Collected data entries
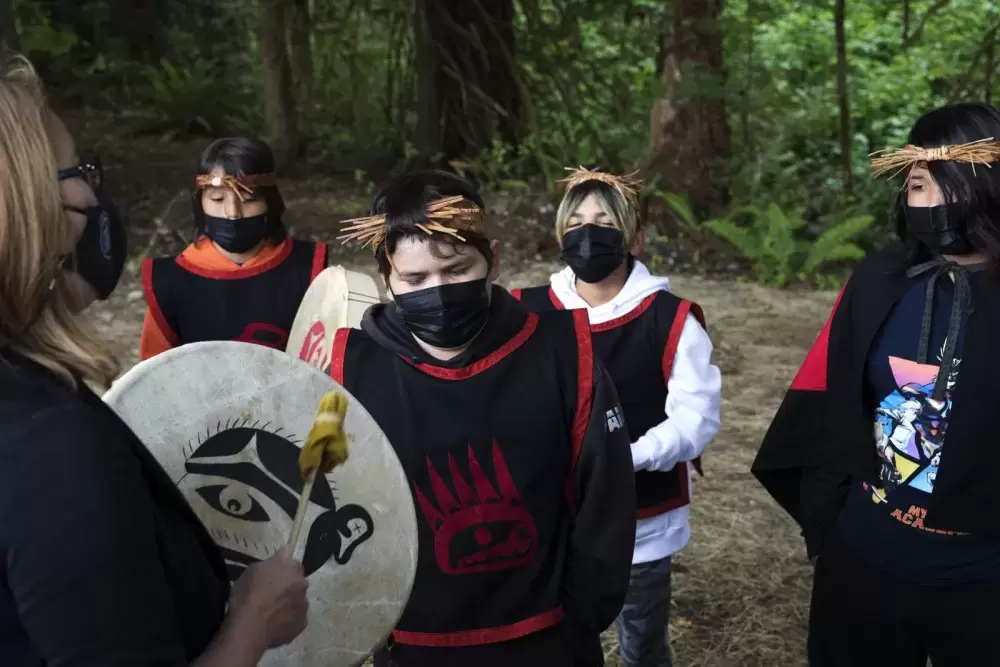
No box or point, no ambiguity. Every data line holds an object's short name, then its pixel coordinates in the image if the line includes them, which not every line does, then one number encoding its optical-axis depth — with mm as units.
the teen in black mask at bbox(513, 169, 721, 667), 2816
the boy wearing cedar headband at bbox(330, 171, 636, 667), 2131
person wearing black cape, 2256
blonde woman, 1054
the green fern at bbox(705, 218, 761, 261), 9891
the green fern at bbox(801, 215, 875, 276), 9641
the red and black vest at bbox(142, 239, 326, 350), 3551
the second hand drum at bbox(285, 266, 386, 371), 3127
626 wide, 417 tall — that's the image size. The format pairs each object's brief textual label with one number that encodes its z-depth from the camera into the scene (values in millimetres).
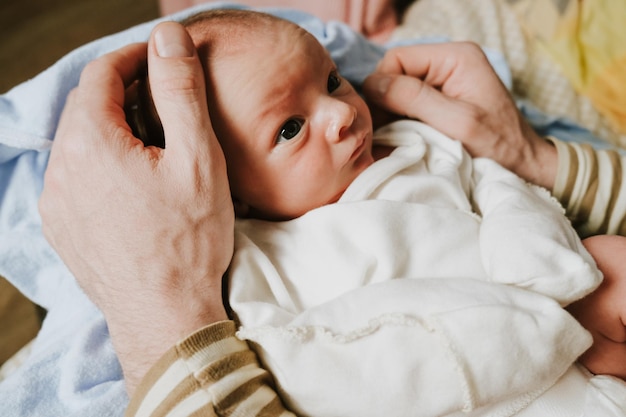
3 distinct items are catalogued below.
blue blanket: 414
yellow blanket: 559
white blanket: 349
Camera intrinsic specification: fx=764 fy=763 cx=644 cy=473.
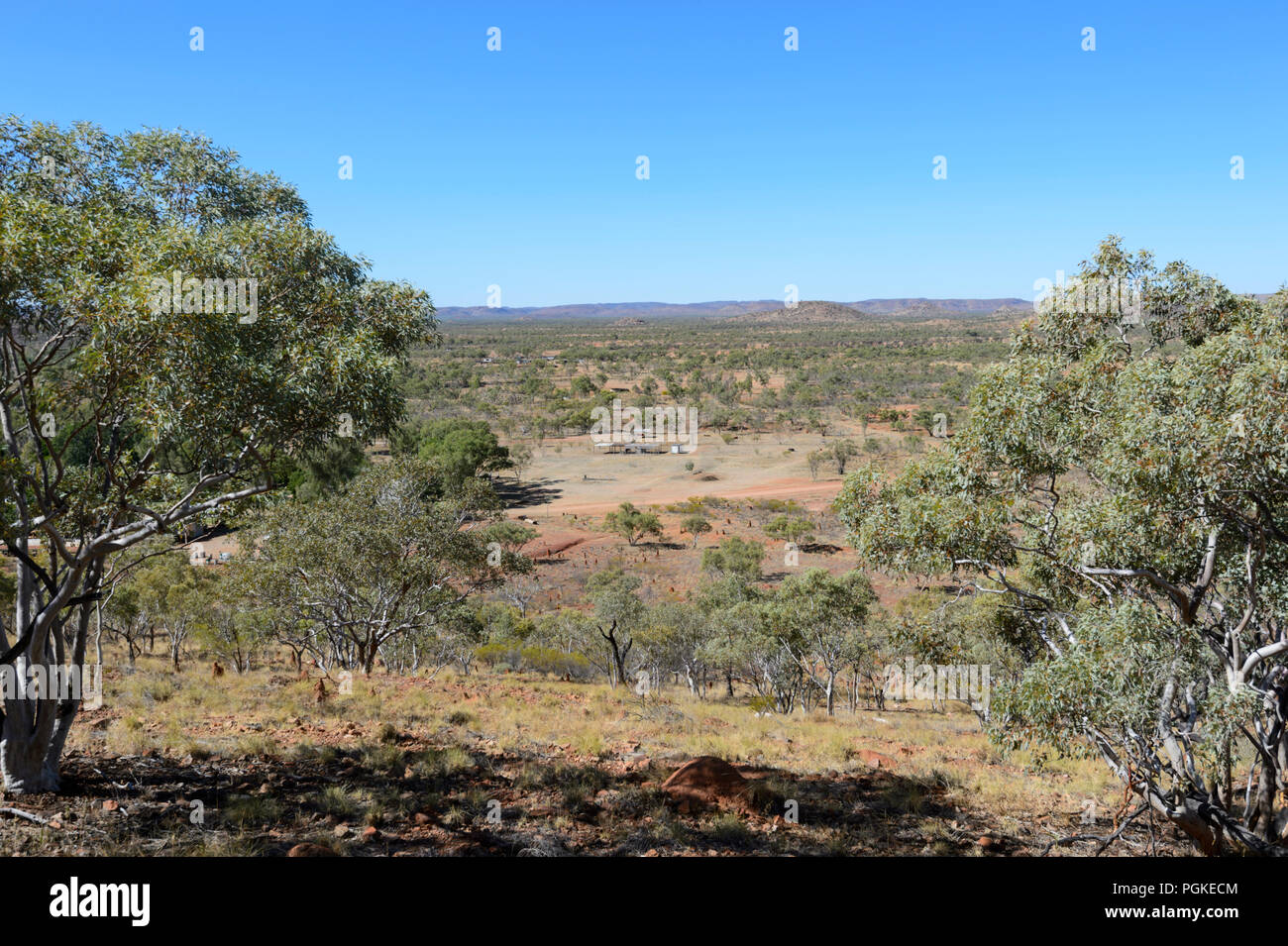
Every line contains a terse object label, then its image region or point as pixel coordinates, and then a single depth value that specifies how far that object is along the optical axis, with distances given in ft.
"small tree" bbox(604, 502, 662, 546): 152.76
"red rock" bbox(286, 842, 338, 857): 21.98
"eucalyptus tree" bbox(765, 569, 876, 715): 80.74
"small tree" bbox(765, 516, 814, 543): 148.66
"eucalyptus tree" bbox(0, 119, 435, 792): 20.77
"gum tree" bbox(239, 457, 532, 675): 56.54
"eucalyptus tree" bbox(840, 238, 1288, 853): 21.63
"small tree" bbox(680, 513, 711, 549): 154.92
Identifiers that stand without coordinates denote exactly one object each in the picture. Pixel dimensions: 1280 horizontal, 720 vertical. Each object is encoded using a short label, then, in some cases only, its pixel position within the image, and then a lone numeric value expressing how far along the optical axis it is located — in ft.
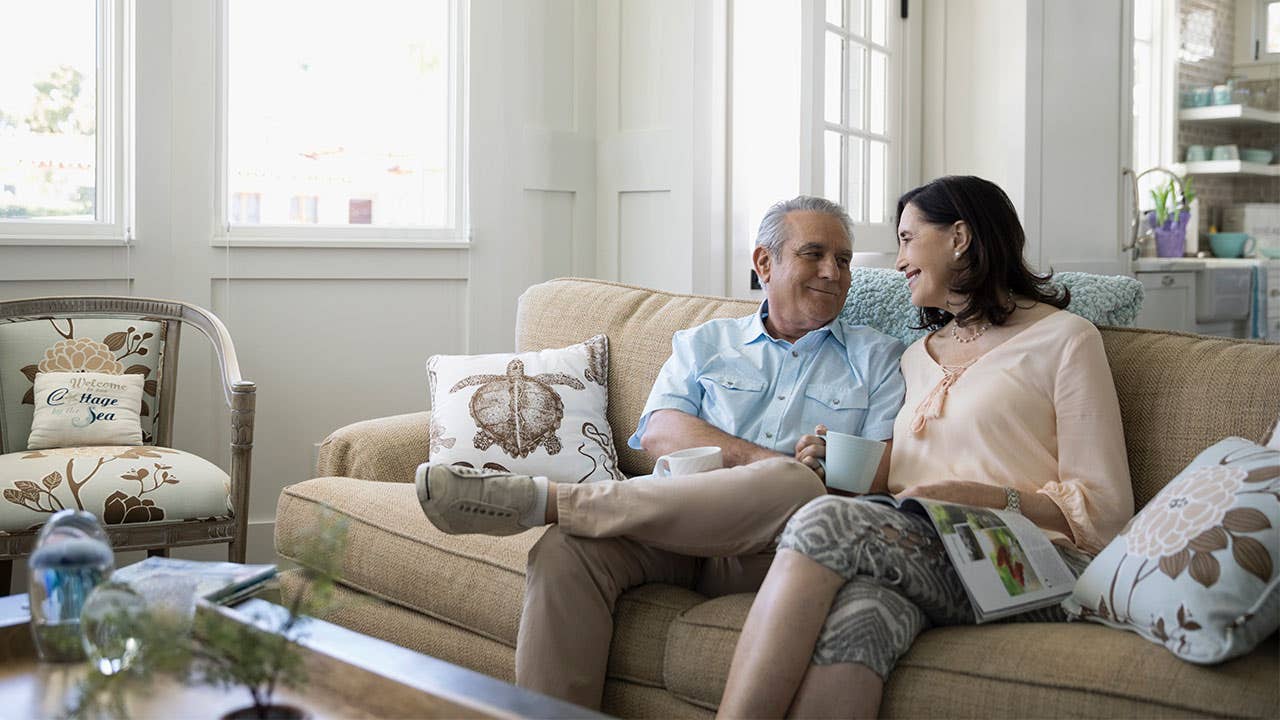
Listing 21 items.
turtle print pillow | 8.06
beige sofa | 4.84
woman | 5.10
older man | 5.85
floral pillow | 4.73
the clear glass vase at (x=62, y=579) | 4.93
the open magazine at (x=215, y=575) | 5.73
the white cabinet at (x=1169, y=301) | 15.46
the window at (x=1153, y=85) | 18.16
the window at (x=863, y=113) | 12.93
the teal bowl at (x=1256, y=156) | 19.31
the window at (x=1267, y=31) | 19.61
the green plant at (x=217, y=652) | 3.62
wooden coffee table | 4.33
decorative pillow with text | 9.39
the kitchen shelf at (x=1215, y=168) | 18.33
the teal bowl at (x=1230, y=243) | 18.21
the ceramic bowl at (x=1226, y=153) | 18.58
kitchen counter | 15.40
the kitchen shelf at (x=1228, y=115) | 18.38
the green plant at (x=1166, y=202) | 16.88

WHAT THIS TASK INVOLVES ▸ Write out again only the lines from the one with "turtle print pillow | 8.06" through the last line of the records above. Keep every word as it stands.

EXERCISE RESULT ▸
turtle print pillow | 8.06
beige sofa | 4.84
woman | 5.10
older man | 5.85
floral pillow | 4.73
the clear glass vase at (x=62, y=579) | 4.93
the open magazine at (x=215, y=575) | 5.73
the white cabinet at (x=1169, y=301) | 15.46
the window at (x=1153, y=85) | 18.16
the window at (x=863, y=113) | 12.93
the teal bowl at (x=1256, y=156) | 19.31
the window at (x=1267, y=31) | 19.61
the green plant at (x=217, y=652) | 3.62
wooden coffee table | 4.33
decorative pillow with text | 9.39
the kitchen shelf at (x=1215, y=168) | 18.33
the teal bowl at (x=1230, y=243) | 18.21
the ceramic bowl at (x=1226, y=153) | 18.58
kitchen counter | 15.40
the kitchen shelf at (x=1228, y=115) | 18.38
the green plant at (x=1166, y=202) | 16.88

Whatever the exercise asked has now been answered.